One year after the death of George Floyd—a guilty verdict now secured—Biden maintained a rosy rendition of 2020’s deadly riots.
Biden, Harris Meet With Floyd Family.
President Joe Biden and Vice President Kamala Harris met on Tuesday, May 25, with the family of George Floyd, who died one year earlier on May 25, 2020.
Biden released a statement commending the Floyd family for their courage and urging passage of the George Floyd Justice in Policing Act. In a separate statement, the vice president wrote, “One year ago, a cellphone video revealed to the country what Black Americans have known to be true for generations.”
The president’s statement contained what can only be called a deeply euphemistic rendition of the truth: “[Floyd’s] murder launched a summer of protest we hadn’t seen since the Civil Rights era in the ‘60s—protests that peacefully unified people of every race and generation to collectively say enough of the senseless killings.”
The 2020 summer of protest was neither peaceful nor nonviolent. Rioters murdered retired St. Louis police captain David Dorn, charred remains were found in a looted pawn shop in Minneapolis, and around 30 Americans in total lost their lives in the chaos. In April 2021, ex-police officer Derek Chauvin was convicted of second-degree unintentional murder, third-degree murder, and second-degree manslaughter swiftly and with little jury deliberation.
Floyd’s brother, Philonise Floyd, gave comments to the press after the closed-door meeting with the president, vice president, and congressional leaders.

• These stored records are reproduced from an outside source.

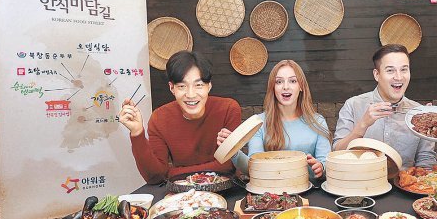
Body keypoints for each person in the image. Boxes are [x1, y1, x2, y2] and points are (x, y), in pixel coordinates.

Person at [119, 51, 241, 184]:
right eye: (182, 86)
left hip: (225, 190)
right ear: (172, 88)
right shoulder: (159, 118)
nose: (190, 94)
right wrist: (137, 134)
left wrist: (172, 173)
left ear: (209, 86)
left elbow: (227, 165)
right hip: (180, 196)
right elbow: (155, 177)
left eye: (198, 85)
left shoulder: (228, 109)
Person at [217, 60, 331, 180]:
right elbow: (253, 169)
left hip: (310, 191)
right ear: (273, 88)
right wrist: (233, 151)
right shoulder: (259, 123)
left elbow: (326, 164)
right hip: (271, 193)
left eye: (292, 81)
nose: (285, 87)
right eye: (279, 82)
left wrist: (321, 168)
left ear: (301, 86)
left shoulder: (318, 121)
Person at [333, 44, 436, 169]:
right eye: (390, 70)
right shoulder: (353, 105)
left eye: (404, 69)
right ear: (377, 75)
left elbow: (426, 161)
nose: (398, 77)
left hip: (404, 184)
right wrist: (362, 125)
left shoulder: (419, 112)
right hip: (362, 183)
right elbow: (337, 153)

“If you can make federal laws to protect the bird, which is the bald eagle, then you can make federal laws to protect people of color,” Floyd said.
Federal laws protecting people of color include the Civil Rights Act of 1964, the Voting Rights Act of 1965, the Civil Rights Act of 1968, the Civil Rights Restoration Act of 1987, the Emmett Till Unsolved Civil Rights Crime Act, the Matthew Shepard and James Byrd Jr. Hate Crimes Prevention Act, to name only a few.
Biden, Putin To Hold Summit In June.
The White House announced that Biden will meet with Russian prime minister Vladimir Putin on June 16, 2021, in Geneva, Switzerland.
Press secretary Jen Psaki offered a few additional details in the daily press briefing, noting that the leaders are expected to discuss arms control, Ukraine, and Belarus. Psaki dismissed concerns that Biden is rewarding and legitimizing Putin’s provocations with a summit, saying, “Well, we may have forgotten over the last couple of years, but this is how diplomacy works.” She later confirmed that there were no preconditions on the meeting.
Psaki was also asked to comment on the forced diversion of the Ryanair flight and arrest of Raman Pratasevich in Belarus.
Q: It’s now been 24 hours. Has the White House—has the President determined whether Russia had any role in diverting that plane?
PSAKI: I did not give any indication that we had that view yesterday, and that has not changed.
Q: But have you—so, will the White House make a [determination] before this summit?
PSAKI: We don’t have a belief that that is the case.
On Biden’s view of Ukraine, and what he intends to communicate to Putin, Psaki said, “The President will continue to convey what has been his consistent message, that is: Ukraine is a sovereign country. We respect, you know, their — that.”